What is gene therapy?
 


One potential benefit of the Human Genome Project will be the further refinement of gene therapy. When all of our genes and their functions are known, we will have a blueprint that tells us what genes, and what mutations of genes, are responsible for a vast array of human diseases. Gene therapy is intended to stop many of those diseases in their tracks, at their source.

If a person carries a defective or mutated form of a particular gene, that gene's protein product will not do the job it is intended to do. This can lead to disease. Most of our current therapies for such diseases are aimed at treating the symptoms of the diseases produced by the defective genes. Gene therapy is intended to cure the disease by replacing the defective gene with one that produces the correct protein.
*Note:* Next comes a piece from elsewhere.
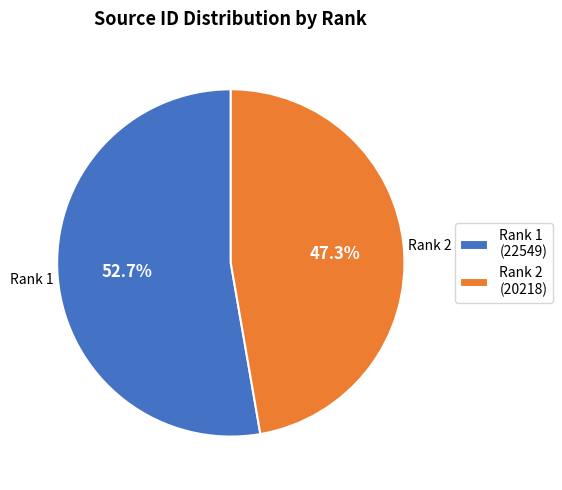

Which slice is the largest?

Rank 1 (22549)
Genes can be attached to modified versions of viruses or similar structures that have the ability to penetrate the nucleus of a cell and become incorporated into the cell's existing DNA.
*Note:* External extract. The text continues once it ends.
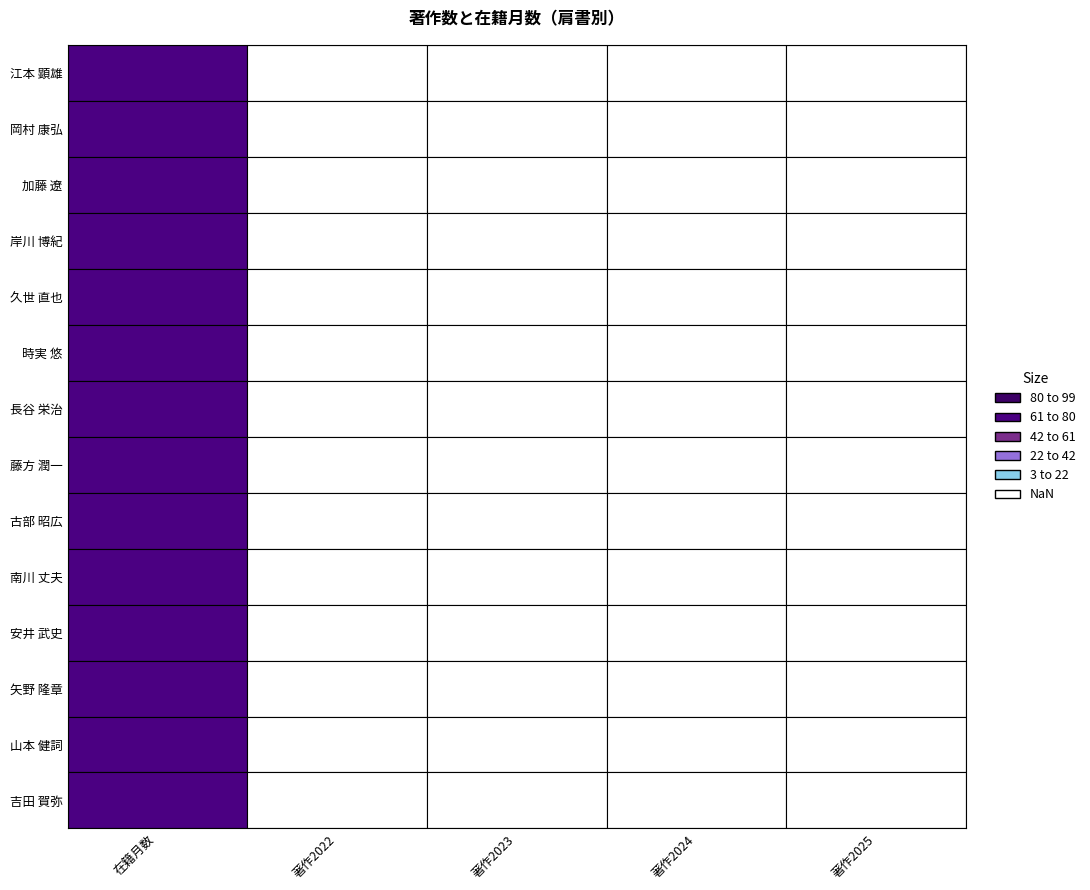

Which series has the largest range (max minus min)?

在籍月数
Gene therapy typically involves three "steps":

Administration: The introduction of the correct form of the gene into the body.
Delivery: The transfer of that correct gene to the nucleus of the cells for which it is intended.
Expression: The production of the proper protein by the cells that have received the corrected form of the gene.



 
Somatic vs. germ-line therapy  
 
Gene therapy can be somatic, or directed at existing mutated cells in the body. Somatic therapy cannot be passed on to future generations because only the mature cells with the defective gene are affected. Another form of gene therapy is germ-line therapy, directed at egg or sperm cells and intended to be inherited for generations. For ethical and technical reasons, gene therapy research efforts are largely aimed at somatic treatment.

The proper forms of the genes are either introduced in the laboratory or directly into the body. For laboratory procedures, the cells with the defective gene are removed from the body, the genes are introduced in culture dishes, and the altered cells returned to the body.
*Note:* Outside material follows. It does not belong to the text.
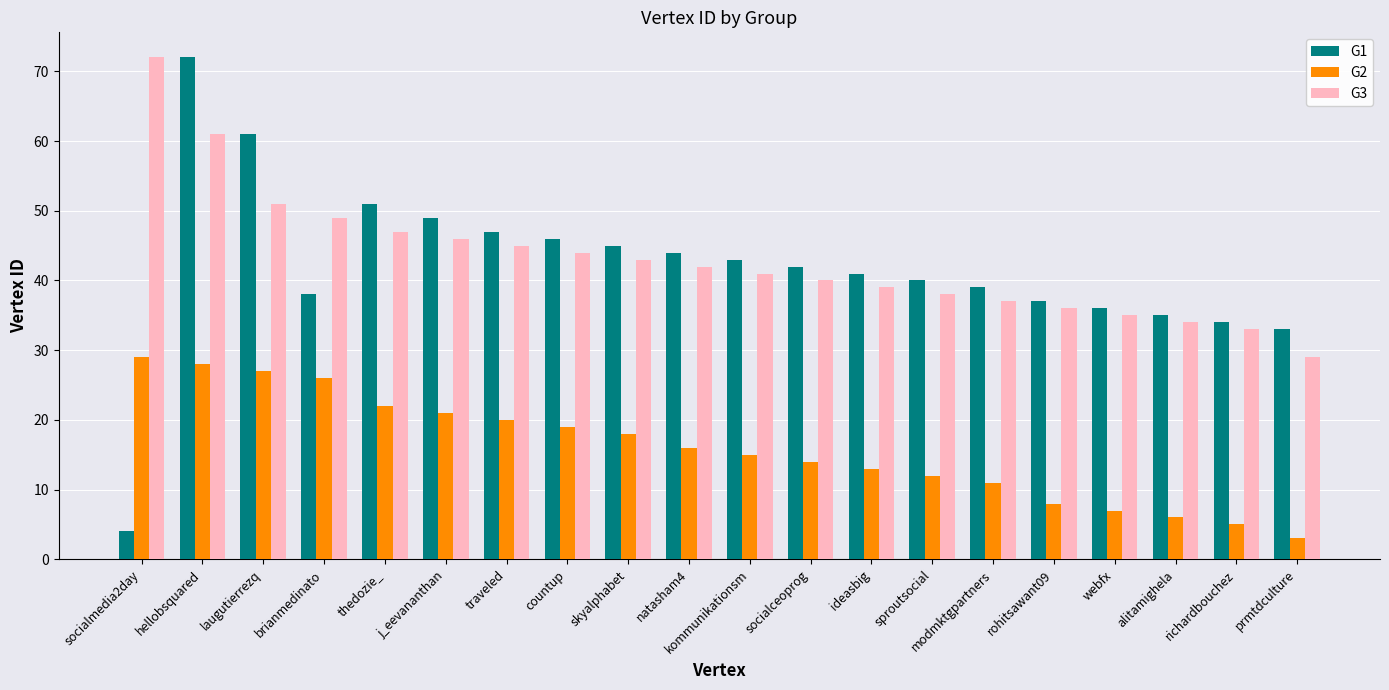

What is the minimum value shown in the chart?

3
Alternatively, the corrected genes, attached to the vectors (often harmless viruses) that carry them into the nuclei, can be injected into the body. Current technology requires that such genes be injected quite near or directly into the tissue that needs them. Scientists are now investigating new techniques that would permit the injection to take place at any site.


 
Obstacles to overcome  
 
Gene therapy is still in its infancy. In the laboratory, genes are successfully introduced into cells, and those cells produce the proper proteins. In the body, there are still obstacles to overcome. The genes must find the right tissue, get to the correct cells in those tissues, work into the nuclei of those cells, become incorporated properly into the existing DNA, get translated into the proper proteins, and be reproduced along with the rest of the cell's DNA. Despite these challenges, seen as nearly insurmountable just a few years ago, progress continues, and many believe effective gene therapy remains a realizable technology.